SOURCE RECORDS START

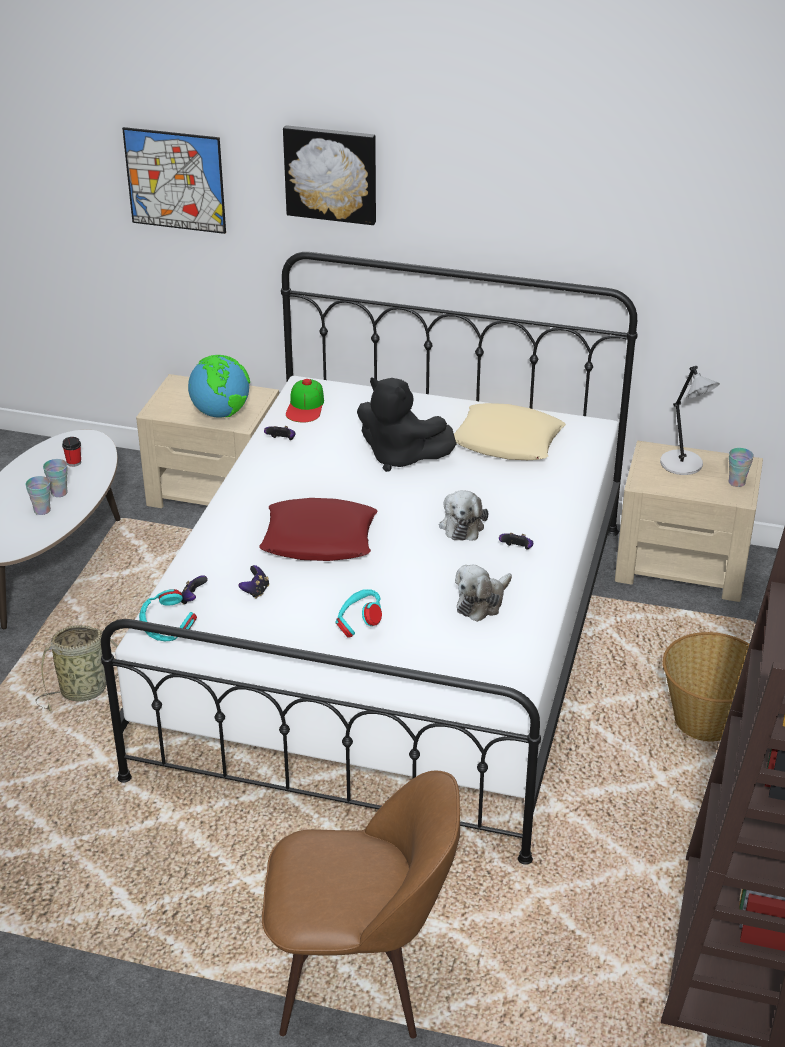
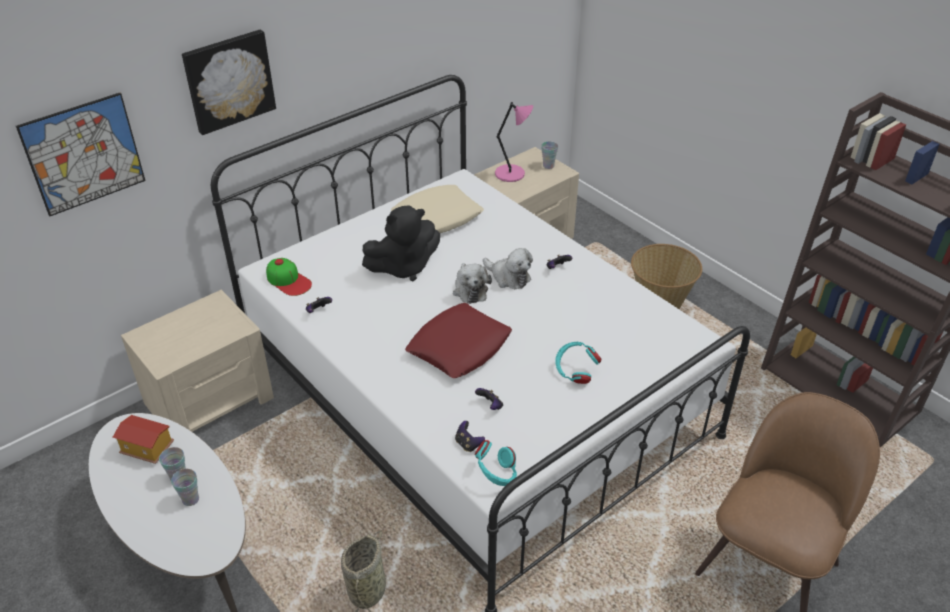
camera: 55 degrees left, 5 degrees up
(74, 462) = (147, 450): cup -> toy house
(221, 413) = (214, 331): globe -> none
(482, 602) = (598, 307): plush toy -> plush toy (470, 289)
(683, 465) = (511, 174): grey table lamp -> pink table lamp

SOURCE RECORDS END

### THE PROBLEM
With the line containing "(74, 462) = (147, 450): cup -> toy house" as the first, output each line through the final line of the entries above, exactly.

### OUTPUT OF THE TASK
(74, 462) = (147, 450): cup -> toy house
(221, 413) = (214, 331): globe -> none
(482, 602) = (598, 307): plush toy -> plush toy (470, 289)
(683, 465) = (511, 174): grey table lamp -> pink table lamp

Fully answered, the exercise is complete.